The displacement (in centimeters) of a particle moving back and forth along a straight line is given by the equation of motion
s = 5 sin(πt) + 2 cos(πt),
where t is measured in seconds. (Round your answers to two decimal places.)
a) Find the average velocity during each time period.
(i) [1, 2]
cm/s
(ii) [1, 1.1]
cm/s
(iii) [1, 1.01]
cm/s
(iv) [1, 1.001]
cm/s
(b) Estimate the instantaneous velocity of the particle when t = 1.
cm/s
The displacement (in centimeters) of a particle moving back and forth along a straight line is given by the equation of motion
s = 5 sin(πt) + 2 cos(πt),
where t is measured in seconds. (Round your answers to two decimal places.)
\(s = 5 sin(\pi t) + 2 cos(\pi t)\\ \frac{ds}{dt}=v(t)=5\pi cos(\pi t)-2\pi sin(\pi t)\)

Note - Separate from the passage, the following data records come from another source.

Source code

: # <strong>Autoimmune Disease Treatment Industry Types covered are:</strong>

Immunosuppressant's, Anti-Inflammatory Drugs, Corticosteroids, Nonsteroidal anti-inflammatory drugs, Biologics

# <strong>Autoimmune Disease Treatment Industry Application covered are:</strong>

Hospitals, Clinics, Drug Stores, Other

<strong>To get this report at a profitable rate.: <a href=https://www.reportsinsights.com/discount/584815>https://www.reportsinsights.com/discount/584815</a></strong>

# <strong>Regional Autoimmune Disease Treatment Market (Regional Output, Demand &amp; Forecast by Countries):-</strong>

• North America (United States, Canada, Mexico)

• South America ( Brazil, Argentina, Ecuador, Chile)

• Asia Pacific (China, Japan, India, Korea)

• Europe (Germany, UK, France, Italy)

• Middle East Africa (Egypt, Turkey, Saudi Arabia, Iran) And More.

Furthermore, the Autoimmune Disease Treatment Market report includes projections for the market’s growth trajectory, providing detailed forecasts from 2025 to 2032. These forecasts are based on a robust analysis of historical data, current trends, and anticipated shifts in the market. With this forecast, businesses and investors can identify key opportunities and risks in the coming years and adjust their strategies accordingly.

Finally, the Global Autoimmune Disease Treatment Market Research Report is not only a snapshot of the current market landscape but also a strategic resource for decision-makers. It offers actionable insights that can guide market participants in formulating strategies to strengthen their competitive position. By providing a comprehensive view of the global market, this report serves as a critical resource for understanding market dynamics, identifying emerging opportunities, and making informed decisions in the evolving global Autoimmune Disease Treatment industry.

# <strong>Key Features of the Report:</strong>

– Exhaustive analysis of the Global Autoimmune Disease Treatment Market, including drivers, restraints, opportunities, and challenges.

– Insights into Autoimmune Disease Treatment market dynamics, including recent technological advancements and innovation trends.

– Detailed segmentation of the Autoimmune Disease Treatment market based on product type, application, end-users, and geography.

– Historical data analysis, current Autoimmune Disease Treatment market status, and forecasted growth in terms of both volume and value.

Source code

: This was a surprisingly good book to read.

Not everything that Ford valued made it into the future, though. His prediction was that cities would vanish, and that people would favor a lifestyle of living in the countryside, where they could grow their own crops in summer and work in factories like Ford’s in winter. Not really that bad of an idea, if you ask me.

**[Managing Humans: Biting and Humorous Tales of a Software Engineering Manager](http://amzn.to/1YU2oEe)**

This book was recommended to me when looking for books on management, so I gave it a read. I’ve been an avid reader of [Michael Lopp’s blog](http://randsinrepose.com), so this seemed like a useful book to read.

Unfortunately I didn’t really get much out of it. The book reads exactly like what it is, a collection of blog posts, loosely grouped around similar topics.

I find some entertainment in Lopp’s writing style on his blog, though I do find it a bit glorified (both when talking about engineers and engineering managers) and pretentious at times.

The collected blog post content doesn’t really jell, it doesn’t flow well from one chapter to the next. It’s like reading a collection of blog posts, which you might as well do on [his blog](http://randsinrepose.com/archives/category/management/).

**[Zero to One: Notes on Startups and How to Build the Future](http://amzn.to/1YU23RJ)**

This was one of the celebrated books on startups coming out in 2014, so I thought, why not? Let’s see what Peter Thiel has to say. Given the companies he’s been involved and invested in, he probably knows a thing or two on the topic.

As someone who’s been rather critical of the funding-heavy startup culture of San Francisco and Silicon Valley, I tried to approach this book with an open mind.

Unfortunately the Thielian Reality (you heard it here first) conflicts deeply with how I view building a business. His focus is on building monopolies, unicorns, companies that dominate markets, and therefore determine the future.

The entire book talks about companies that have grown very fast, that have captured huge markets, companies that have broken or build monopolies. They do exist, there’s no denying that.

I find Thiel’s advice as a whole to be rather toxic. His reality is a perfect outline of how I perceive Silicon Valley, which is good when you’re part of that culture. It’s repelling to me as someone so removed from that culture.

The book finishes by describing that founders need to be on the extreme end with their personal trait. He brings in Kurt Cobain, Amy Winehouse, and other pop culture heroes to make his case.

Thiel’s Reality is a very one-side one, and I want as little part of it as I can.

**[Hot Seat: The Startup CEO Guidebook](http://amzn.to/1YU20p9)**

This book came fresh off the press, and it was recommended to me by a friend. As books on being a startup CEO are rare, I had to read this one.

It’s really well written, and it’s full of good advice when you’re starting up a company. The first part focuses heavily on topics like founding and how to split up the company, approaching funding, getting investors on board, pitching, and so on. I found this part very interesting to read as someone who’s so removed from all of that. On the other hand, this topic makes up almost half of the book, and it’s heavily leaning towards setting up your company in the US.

a) Find the average velocity during each time period.
(i) [1, 2] cm/s
\(s(t) = 5 sin(\pi t) + 2 cos(\pi t)\\ s(1) = 5 sin(\pi ) + 2 cos(\pi )=-2\\ s(2) = 5 sin(2\pi ) + 2 cos(2\pi )=0+2=2\\ Average\;\; velocity = \frac{2--2}{2-1} =4cm/sec\)
(ii) [1, 1.1] cm/s
(iii) [1, 1.01] cm/s
(iv) [1, 1.001] cm/s
(b) Estimate the instantaneous velocity of the particle when t = 1.
cm/s
\(v(1)=5\pi cos(\pi )-2\pi sin(\pi )=-5\pi-0=-5\pi\;cm/sec\)
You can do the others yourself :)